On can be a preposition, adverb, or adjective depending on the context. On is not a conjunction or a verb. On is most commonly used as a preposition of time or place.
On can be used in a lot of different situations and contexts but it is mostly used as a preposition.
On as a preposition
A preposition in English is a part of speech that shows the relationship between a noun and another part of the sentence.
We often use on for surfaces when talking about physical spaces and days when talking about time.
On can be used as a preposition in the following situations
Physically in contact with, supported by something, or cover something
We use on for situations where one object touches another object and the first object supports the second object. This can be in any direction( from the floor, from the wall, from the ceiling). We also use it when we talk about technology because a lot of technology uses comes in the form of a surface of a screen.
I sat down on the chair.
I put the cup on the kitchen counter.
I watched the movie on T.V.
I study English on Youtube
I put the painting on the wall.
I put the paint on the canvas.
He has a scar on his leg.
You need to put your coat on.
Put the tinfoil on the pork chops.
Express the medium through which something happens.
I called her on the telephone.
I payed for it on my credit card.
She was drunk on wine.
We also use on when we want to express the current state of a process.
She put me on hold.
That argument is on point.
He is on episode 5 of the T.V series.
There are other informal uses of on that is used as a preposition including the following
The dinner is on me.(paid for by me)
I have no money on me.(I have no money with me now)
ON as an adverb
On can also be used as an adverb. It is less common to use as an adverb. Remember, an adverb is a word used to modify(change the meaning) a verb.
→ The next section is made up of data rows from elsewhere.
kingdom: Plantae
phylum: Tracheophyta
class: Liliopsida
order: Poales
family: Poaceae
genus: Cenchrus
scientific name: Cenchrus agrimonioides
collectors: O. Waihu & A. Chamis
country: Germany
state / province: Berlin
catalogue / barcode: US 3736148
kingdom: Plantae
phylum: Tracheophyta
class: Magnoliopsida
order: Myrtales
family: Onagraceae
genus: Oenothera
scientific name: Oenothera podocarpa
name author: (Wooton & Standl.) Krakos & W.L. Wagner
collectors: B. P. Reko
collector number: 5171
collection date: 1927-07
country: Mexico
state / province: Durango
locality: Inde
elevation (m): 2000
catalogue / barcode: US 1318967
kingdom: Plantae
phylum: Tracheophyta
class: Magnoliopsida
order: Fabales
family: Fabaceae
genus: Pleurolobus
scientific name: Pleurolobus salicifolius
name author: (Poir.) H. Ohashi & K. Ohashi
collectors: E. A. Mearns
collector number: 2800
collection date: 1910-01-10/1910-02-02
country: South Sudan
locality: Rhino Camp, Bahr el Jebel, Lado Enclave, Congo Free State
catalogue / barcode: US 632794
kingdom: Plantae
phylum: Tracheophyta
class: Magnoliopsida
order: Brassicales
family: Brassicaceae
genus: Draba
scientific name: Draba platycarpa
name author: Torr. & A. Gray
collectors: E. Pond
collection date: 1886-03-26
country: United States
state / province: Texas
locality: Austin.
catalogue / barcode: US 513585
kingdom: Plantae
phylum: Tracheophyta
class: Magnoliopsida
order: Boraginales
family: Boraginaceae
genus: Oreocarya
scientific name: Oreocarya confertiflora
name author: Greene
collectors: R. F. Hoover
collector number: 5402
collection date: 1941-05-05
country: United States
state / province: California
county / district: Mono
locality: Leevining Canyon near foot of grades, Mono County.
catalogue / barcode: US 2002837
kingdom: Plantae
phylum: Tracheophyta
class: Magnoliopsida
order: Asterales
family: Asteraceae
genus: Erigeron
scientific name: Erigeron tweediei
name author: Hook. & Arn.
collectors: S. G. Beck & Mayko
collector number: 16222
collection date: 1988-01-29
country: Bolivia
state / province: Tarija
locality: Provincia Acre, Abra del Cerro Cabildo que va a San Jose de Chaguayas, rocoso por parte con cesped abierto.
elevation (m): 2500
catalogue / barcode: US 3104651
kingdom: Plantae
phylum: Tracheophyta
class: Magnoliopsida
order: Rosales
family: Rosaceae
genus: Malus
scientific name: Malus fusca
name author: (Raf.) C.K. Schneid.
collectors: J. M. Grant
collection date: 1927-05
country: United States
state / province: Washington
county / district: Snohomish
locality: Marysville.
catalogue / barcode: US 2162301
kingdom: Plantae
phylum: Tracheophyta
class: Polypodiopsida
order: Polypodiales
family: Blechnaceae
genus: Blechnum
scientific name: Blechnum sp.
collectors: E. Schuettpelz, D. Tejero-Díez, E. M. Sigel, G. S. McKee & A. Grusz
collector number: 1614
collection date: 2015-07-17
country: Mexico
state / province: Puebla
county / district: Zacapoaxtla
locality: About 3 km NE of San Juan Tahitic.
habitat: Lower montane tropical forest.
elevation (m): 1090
In the example above, on modifies the verb because it adds more meaning to the verb(where to put the scarf)
On is used as an adverb in the following situations:
To cover your body or other surfaces
You need to put your scarf on.
He had nothing on.
Put the lid back on.
Sew the button back on.
When something is starting to operate
You need to turn it on with your voice.
Put on the radio.
You left the light on.
When something is continuing or not stopping.
She goes on and on and on.(she doesn’t stop talking)
You need to keep on trying.
The show must go on.
I will see you later on.
You walk on, I will catch up.
It was difficult from that point on.
When you use transport
I got on the bus at the first stop.
You need to get on the plane!
You need to climb up on the horse yourself.
When you are performing
I am on stage in 30 seconds.
He is always on(behaving in a way that is entertaining)
When something is happening or planned
I have a lot going on in my life at the moment.
When is the World Cup on?
When to use on as an adjective
On can also be used as an adjective. An adjective describes a noun.
In the example above, we describe the man.
Can you make sure that the lid is on?
In this example, on is used to add more information about the noun “lid”(the current status of the lid)
You are on! (Used in the children’s game tag)
That is not on.(unacceptable)
That shot is not on. (not possible, in this example snooker)
You’re on! (I make a bet with you)
Are we still on for dinner this evening? (Is our agreement still true)
In the above examples, on is used to describe the situation and changes the meaning of a noun. This is often implied by native English speakers.
On is used in the following situations
- When it connects a noun to another part of the sentence(preposition)
- When it modifies a verb(adverb)
- When it describes a noun( adjective)
It is not used as a conjunction or as a verb. It can be part of a phrasal verb when we combine a verb and an adverb/preposition together.
It can be difficult to understand when we use on as a preposition or an adverb or an adjective. In old English grammar, it was not possible to end a sentence with a preposition, therefore on is an adverb in the sentence, He put his coat on. The definition of a phrasal verb is disputed often, so the most important thing is to be able to use them correctly.